++++ 課題文 ++++

“とんでも新入社員”予備軍を未然に察知する。SNS「裏アカ」調査の実態
これから新入社員が入社、新卒採用シーズンを迎えるなかで近年、企業のコンプラ意識の高まりなどを背景に注目を集めているSNSの「裏アカ」調査。特に直近の外食産業を中心に大きな波紋を呼んでいる“迷惑動画”の件もあり、人材を採用する企業側も採用候補者の人間性やネットリテラシーについて、よりセンシティブにならざるを得ない状況だ。
企業やブランドの信用を毀損させたり、機密情報を漏洩してしまったり……。SNSにはリスクも伴うなかで“コンプラ遵守”が以前にも増して求められている。ガラス張りの時代とも言われるSNS全盛の採用活動において、人事担当が「採用候補者の裏アカを把握し、事前に素性を掴んでおく」ことの重要性が高まっているのだ。

++++

_課題の目的:_
課題文の中で「」または“”で囲まれている語句を、重複を除いてすべて出てきた順に書き出してください。

++++ 提供データ ++++

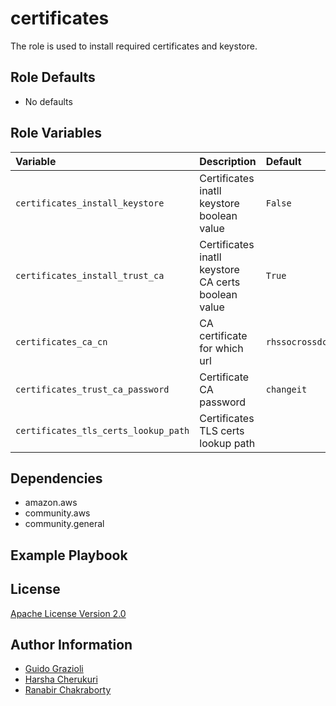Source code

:certificates
========

The role is used to install required certificates and keystore.

<!--start argument_specs-->
Role Defaults
-------------

* No defaults

Role Variables
--------------

| Variable                             | Description                                         | Default            |
|:-------------------------------------|:----------------------------------------------------|:-------------------|
| `certificates_install_keystore`      | Certificates inatll keystore boolean value          | `False`            |
| `certificates_install_trust_ca`      | Certificates inatll keystore CA certs boolean value | `True`             |
| `certificates_ca_cn`                 | CA certificate for which url                        | `rhssocrossdc.com` |
| `certificates_trust_ca_password`     | Certificate CA password                             | `changeit`         |
| `certificates_tls_certs_lookup_path` | Certificates TLS certs lookup path                  | ` `                |

<!--end argument_specs-->

Dependencies
------------

* amazon.aws
* community.aws
* community.general

Example Playbook
----------------

License
-------

[Apache License Version 2.0](https://github.com/ansible-middleware/rhbk-datagrid-aws/blob/main/LICENSE)

Author Information
------------------

* [Guido Grazioli](https://github.com/guidograzioli)
* [Harsha Cherukuri](https://github.com/hcherukuri)
* [Ranabir Chakraborty](https://github.com/RanabirChakraborty)

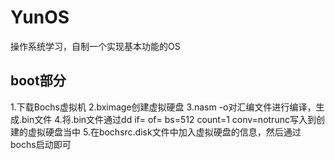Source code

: # YunOS
操作系统学习，自制一个实现基本功能的OS
## boot部分
1.下载Bochs虚拟机
2.bximage创建虚拟硬盘
3.nasm -o对汇编文件进行编译，生成.bin文件
4.将.bin文件通过dd if=  of= bs=512 count=1 conv=notrunc写入到创建的虚拟硬盘当中
5.在bochsrc.disk文件中加入虚拟硬盘的信息，然后通过bochs启动即可
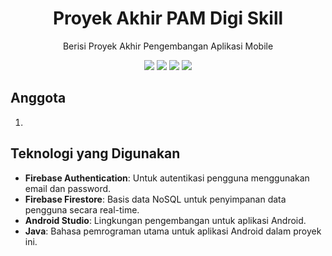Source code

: <h1 align="center">Proyek Akhir PAM Digi Skill</h1>
<p align="center">Berisi Proyek Akhir Pengembangan Aplikasi Mobile</p>

<div align="center">
    <img src="https://img.shields.io/badge/Android-3DDC84?style=for-the-badge&logo=android&logoColor=white">
    <img src="https://img.shields.io/badge/java-%23ED8B00.svg?style=for-the-badge&logo=openjdk&logoColor=white">
    <img src="https://img.shields.io/badge/Gradle-02303A.svg?style=for-the-badge&logo=Gradle&logoColor=white">
    <img src="https://img.shields.io/badge/firebase-a08021?style=for-the-badge&logo=firebase&logoColor=ffcd34">
</div>

## Anggota
1. 

## Teknologi yang Digunakan

- **Firebase Authentication**: Untuk autentikasi pengguna menggunakan email dan password.
- **Firebase Firestore**: Basis data NoSQL untuk penyimpanan data pengguna secara real-time.
- **Android Studio**: Lingkungan pengembangan untuk aplikasi Android.
- **Java**: Bahasa pemrograman utama untuk aplikasi Android dalam proyek ini.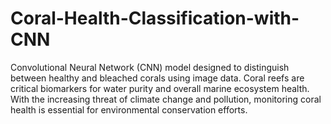 # Coral-Health-Classification-with-CNN
Convolutional Neural Network (CNN) model designed to distinguish between healthy and bleached corals using image data. Coral reefs are critical biomarkers for water purity and overall marine ecosystem health. With the increasing threat of climate change and pollution, monitoring coral health is essential for environmental conservation efforts.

++++

_解答欄:_
とんでも新入社員
裏アカ
迷惑動画
コンプラ遵守
採用候補者の裏アカを把握し、事前に素性を掴んでおく